Lebaran kali ini mengingatkan saya pada tulisan-tulisan tentang ritual marketing yang pernah dimuat di Tabloid Marketing pada awal 2000-an. Fenomena yang muncul setiap peringatan hari raya keagamaan selalu berulang dan konsisten. Orang ramai-ramau berbelanja. Saat itu berbelanja seakan bagian dari ritual relijius itu sendiri. Ritual disini dimaknai sebagai tindakan-tindakan yang selalu dilakukan pada suatu waktu yang tetap (at a fixed time) dan dalam cara yang sama (in the same way) (Crowther [ed.], 1995).
Banyak perusahaan yang berhasil memasarkan produk dengan mendompleng ritual di masyarakat. Ada pula yang justru menciptakan ritual untuk meningkatkan pasar. http://edhy-aruman.blogspot.com/2011/09/ritual-marketing.html
Bagi para perokok berat, khususnya rokok kretek era 1980-an, ritual
membuka bungkus Dji Sam Soe memang agak khusus. Ada yang membuka dengan jalan
merobek bagian tengah bungkus dengan kuku. Namun ada sebagian lain yang membuka
bungkus dengan cara merobek hanya bagian sisi atasnya saja. Itu pun tidak
merobek seluruhnya, namun hanya melubangi sebagian untuk mengeluarkan satu dua
batang rokok saja.

### Bagian Data
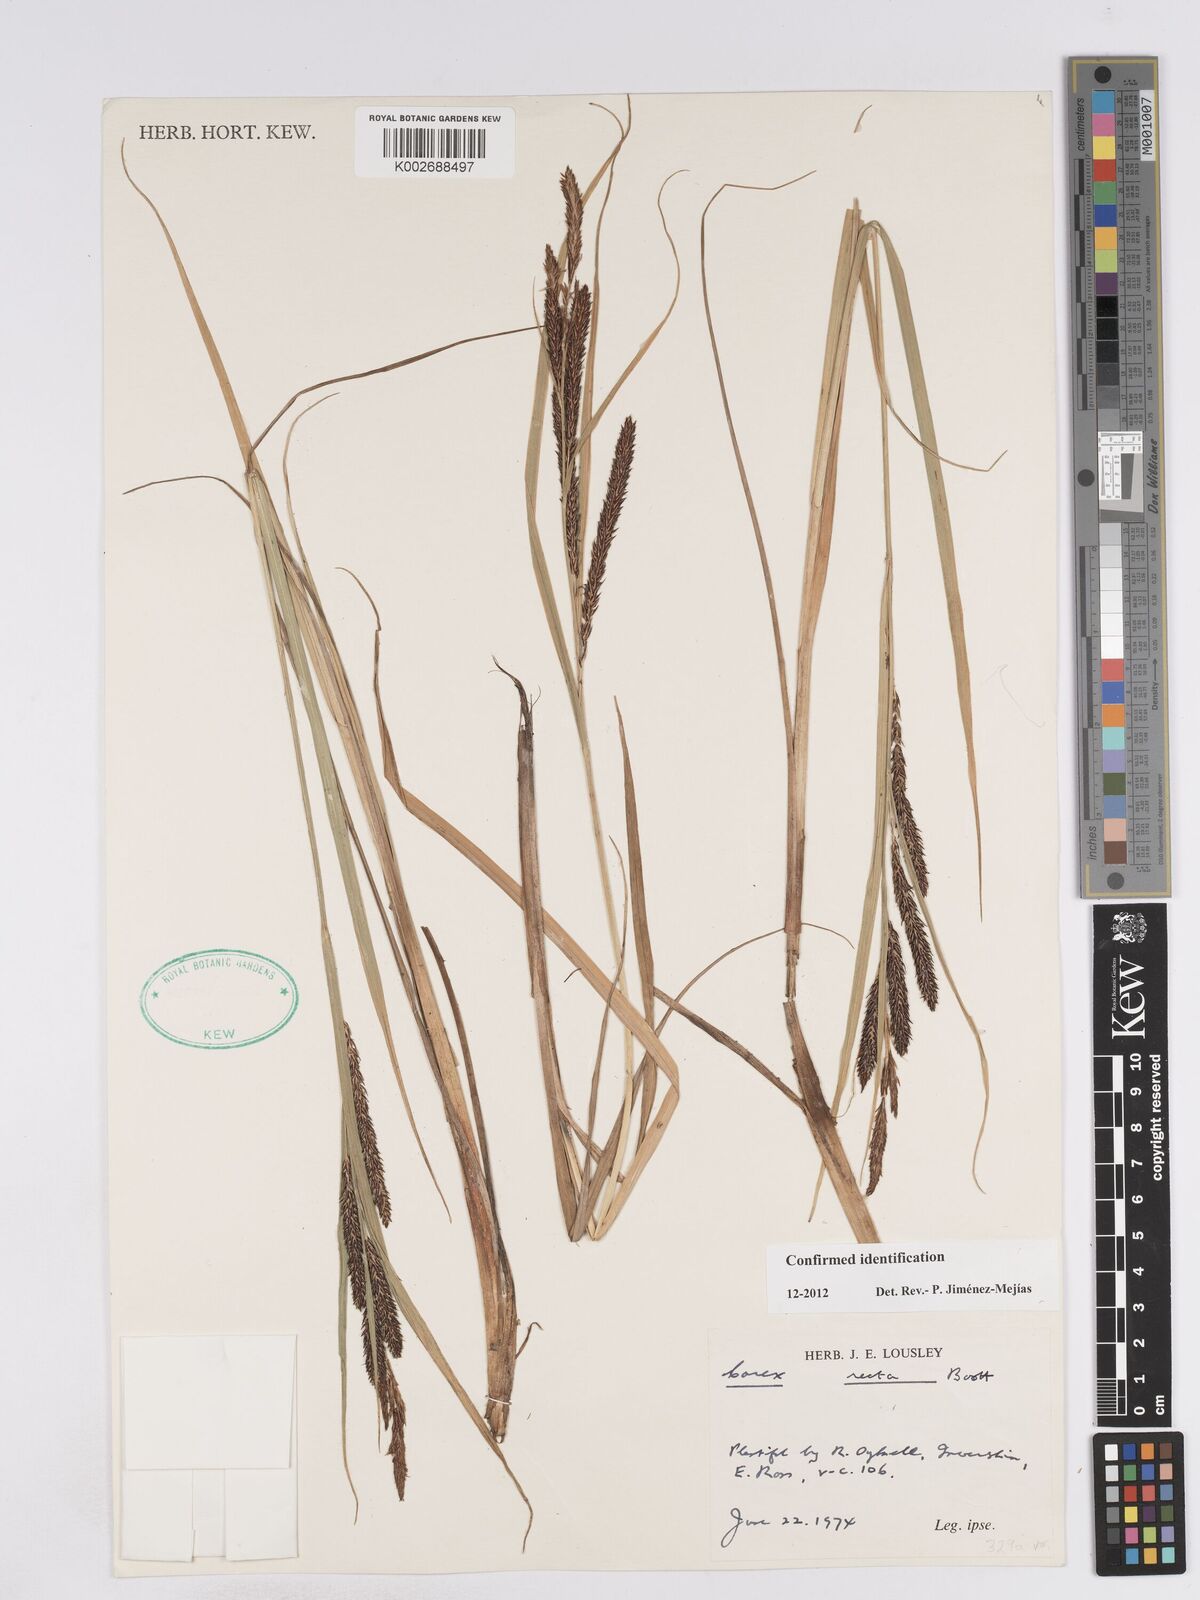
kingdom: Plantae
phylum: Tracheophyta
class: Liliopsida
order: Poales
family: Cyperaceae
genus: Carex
--
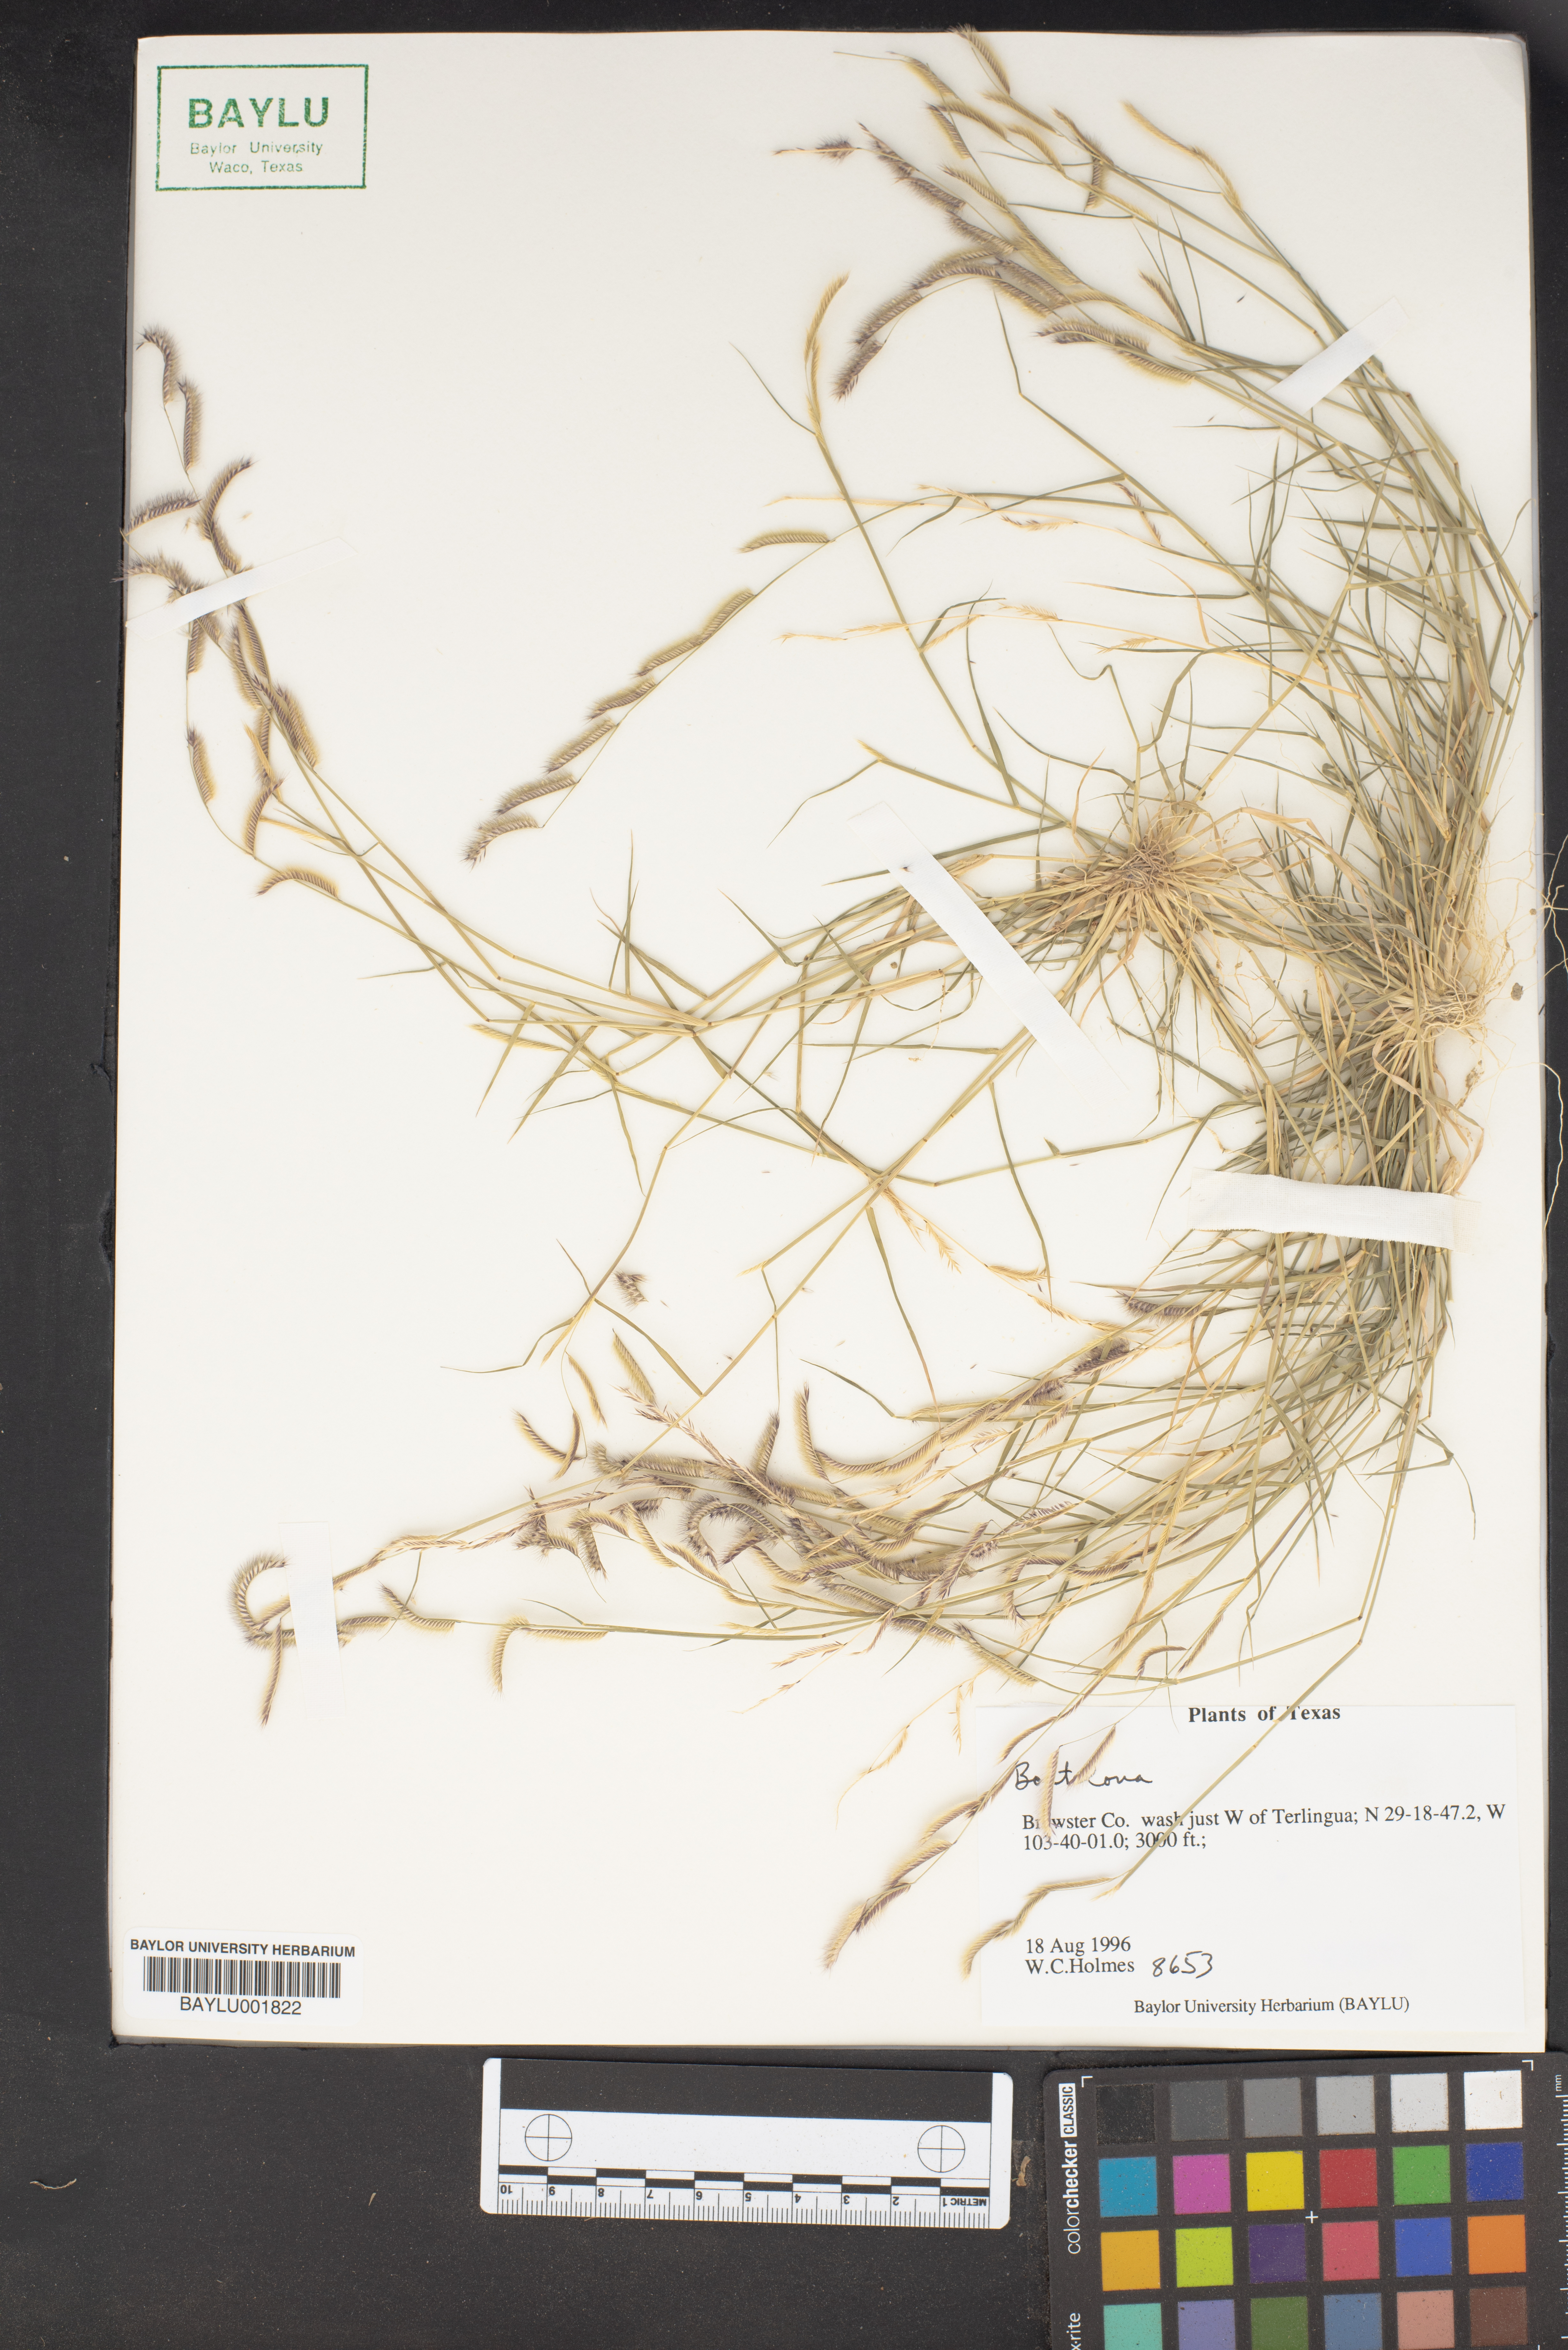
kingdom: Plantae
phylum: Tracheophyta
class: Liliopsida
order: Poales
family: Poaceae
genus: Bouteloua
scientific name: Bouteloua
==
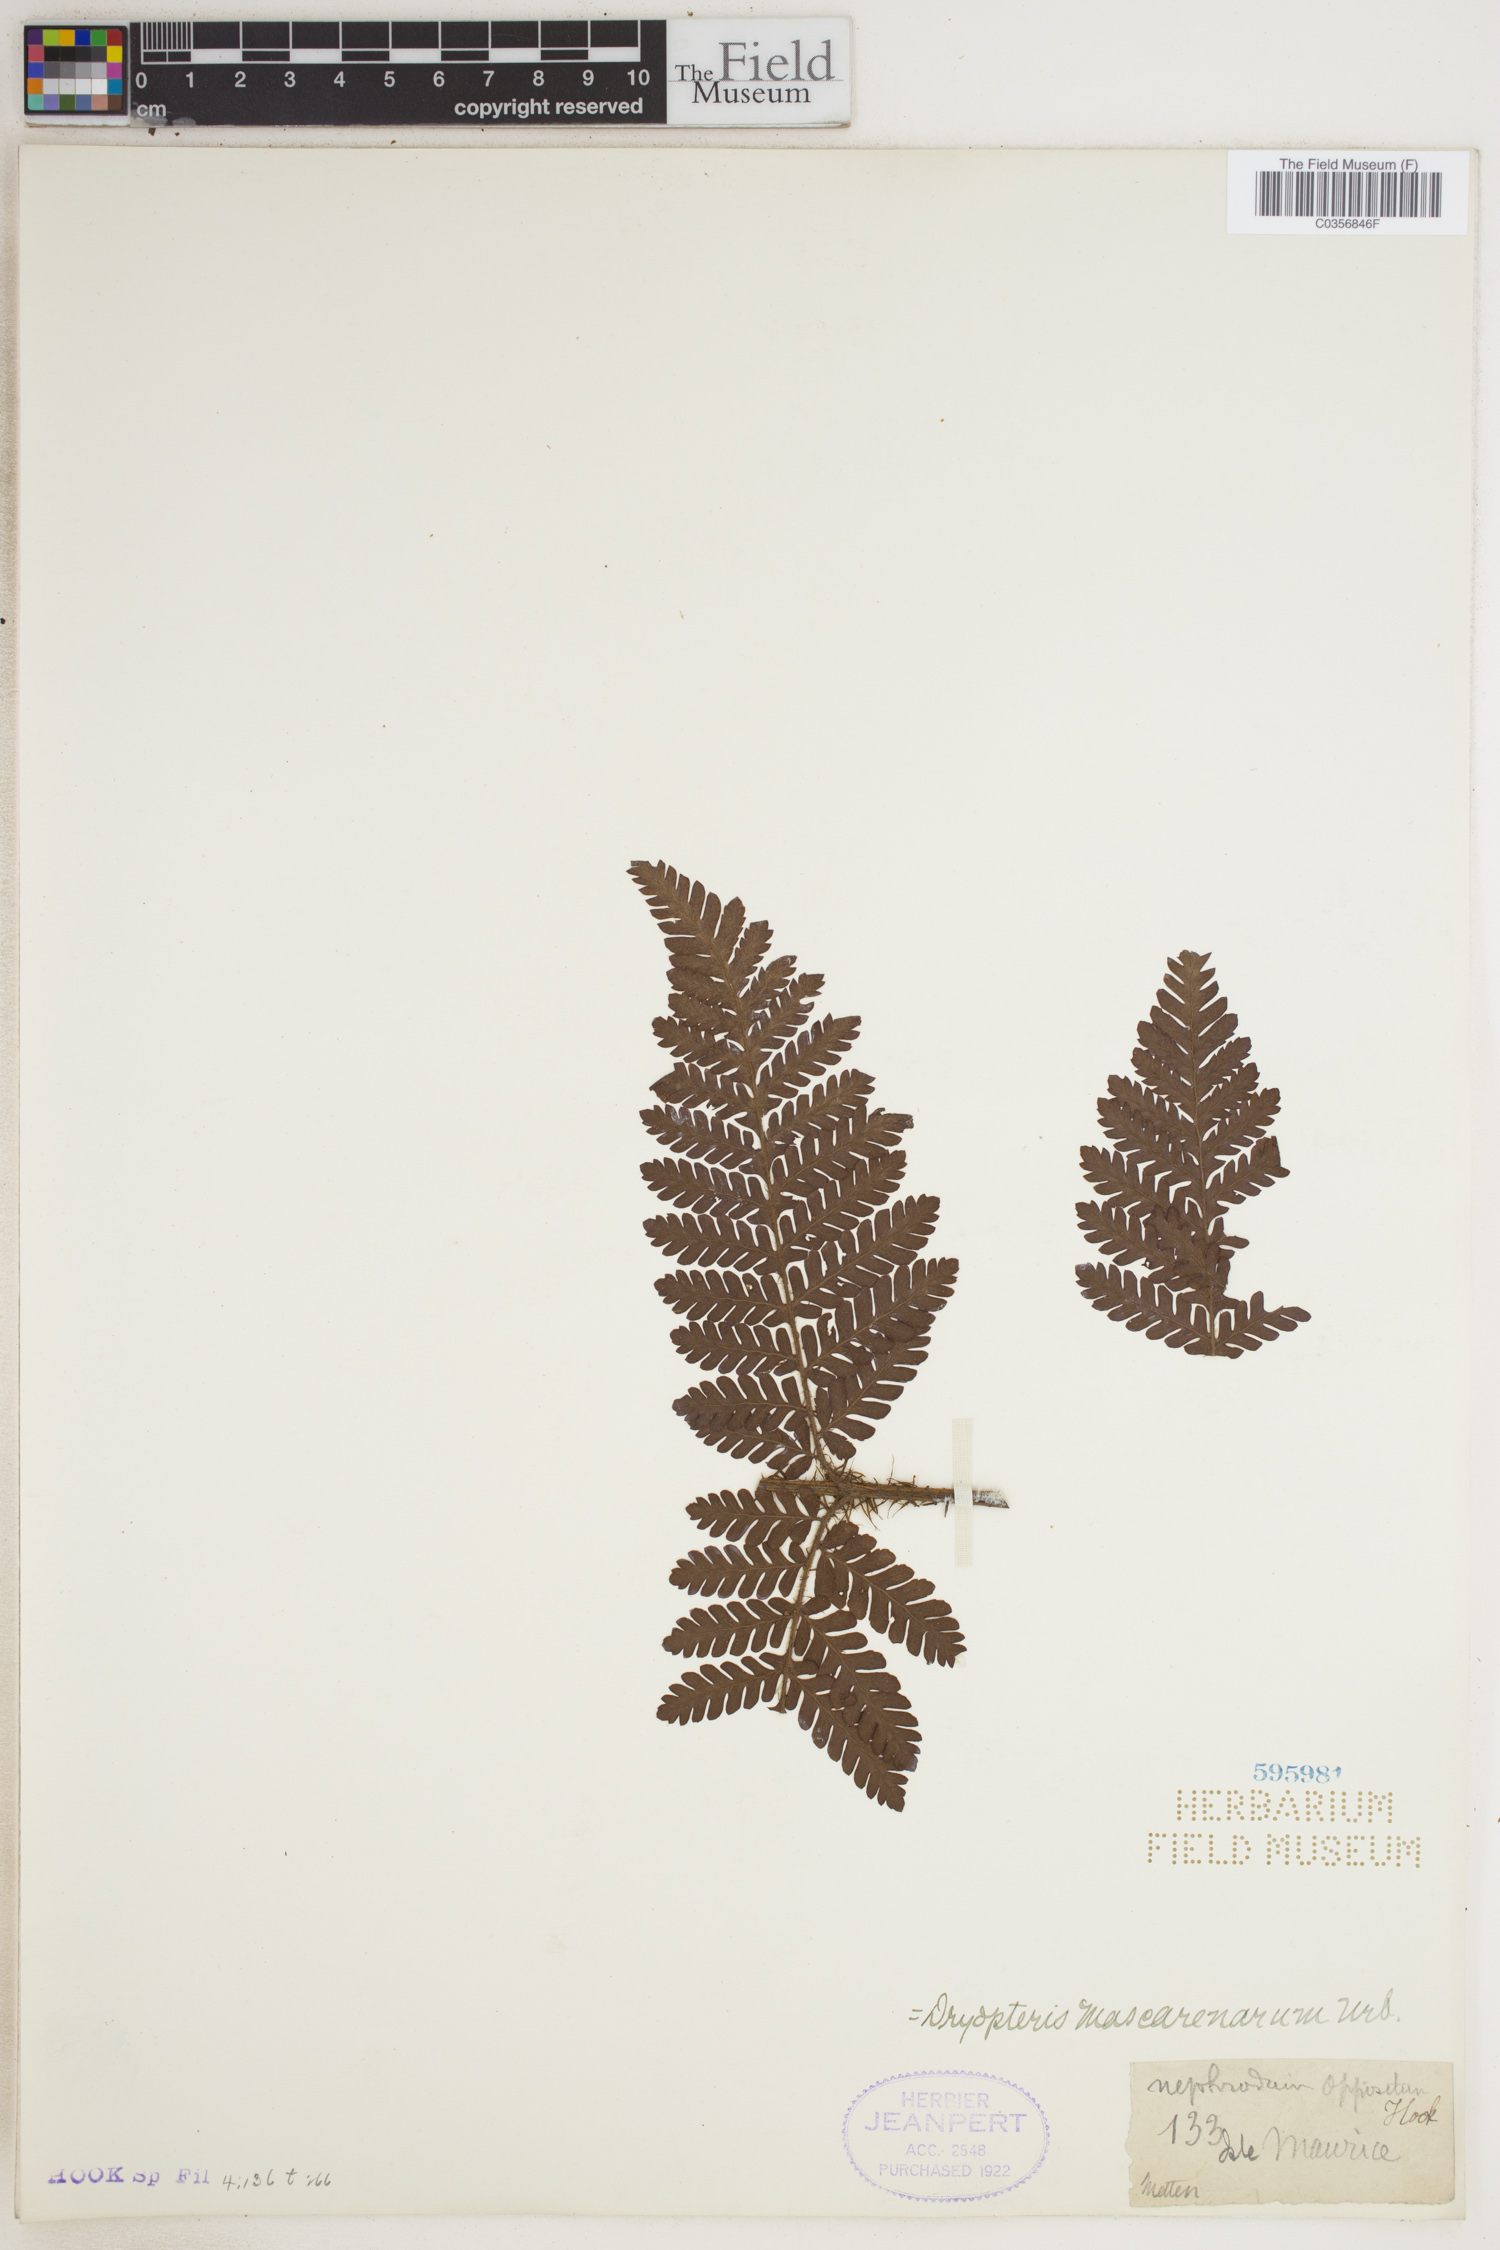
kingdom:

### Tujuan Latihan
Ganti "bungkus" dengan "kemasan" pada bagian bacaan tentang ritual marketing dari "Banyak perusahaan yang" sampai "batang rokok saja.", lalu tuliskan kembali bagian itu.

### Hasil Latihan
Banyak perusahaan yang berhasil memasarkan produk dengan mendompleng ritual di masyarakat. Ada pula yang justru menciptakan ritual untuk meningkatkan pasar. http://edhy-aruman.blogspot.com/2011/09/ritual-marketing.html
Bagi para perokok berat, khususnya rokok kretek era 1980-an, ritual
membuka kemasan Dji Sam Soe memang agak khusus. Ada yang membuka dengan jalan
merobek bagian tengah kemasan dengan kuku. Namun ada sebagian lain yang membuka
kemasan dengan cara merobek hanya bagian sisi atasnya saja. Itu pun tidak
merobek seluruhnya, namun hanya melubangi sebagian untuk mengeluarkan satu dua
batang rokok saja.